Я падаю на матрас, изнеможденная и потная, мое зрение все еще немного затуманено от оргазма, а тело истощено после даже не знаю скольких раундов. Кажется, что с каждым разом секс с Тициано становится только лучше, и я не могу остановить себя от желания следующего, и следующего, и следующего… Ради всего святого!

Мой муж снимает презерватив и выбрасывает его, назойливая мысль прорывается сквозь дымку удовлетворения, в которой я была счастлива потерять себя. После нашей брачной ночи Тициано всегда пользуется презервативом. Интересно, занимается ли он сексом с другими женщинами?

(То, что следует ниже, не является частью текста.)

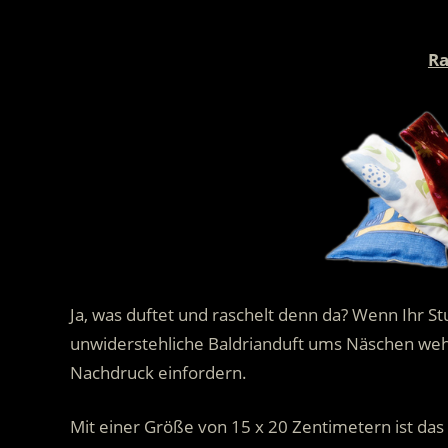
Ra
Ja, was duftet und raschelt denn da? Wenn Ihr S
unwiderstehliche Baldrianduft ums Näschen weht
Nachdruck einfordern.
Mit einer Größe von 15 x 20 Zentimetern ist da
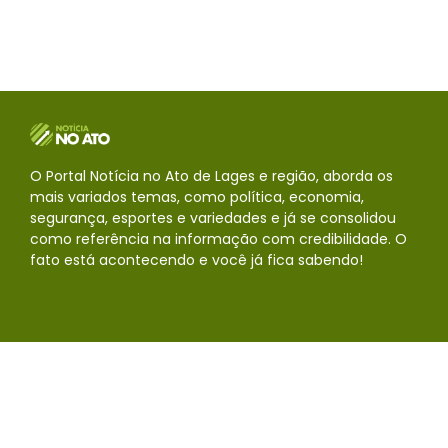
segurança, esportes e variedades e já se consolidou
como referência na informação com credibilidade. O
fato está acontecendo e você já fica sabendo!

Моя грудь сжимается, вытесняя все следы пост-радостного счастья и оставляя мой разум почти прозрачным. Я встаю с кровати и иду в ванную, включаю душ и встаю под теплую воду.

Я не ревную, но это было бы опасно, если бы он занимался сексом с другими. Вдруг он подхватит какую-нибудь болезнь и передаст ее мне? И вообще, зачем ему заниматься сексом с другими? Разве секс может быть лучше этого?

Я беру шампунь и наношу его на волосы. Не то чтобы я не знала, что Тициано может мне изменять. Если честно, я практически ожидаю этого. Однако проглотить унижение будет гораздо сложнее, чем я себе представляла. Это, безусловно, будет самым страшным. Если ты можешь вылечить болезнь, то ее надо лечить. Но если они уже говорят обо мне, не зная, что мне изменяют, то представьте, если бы они узнали? Если, конечно, они еще не знают.

— Позволь мне сделать это.

Только услышав его голос, я понимаю, что Тициано тоже в ванной. Он заходит в душ вместе со мной и, обхватив руками мою талию, подводит меня к табурету. Я сажусь, и он начинает массировать мне кожу головы, промывая волосы.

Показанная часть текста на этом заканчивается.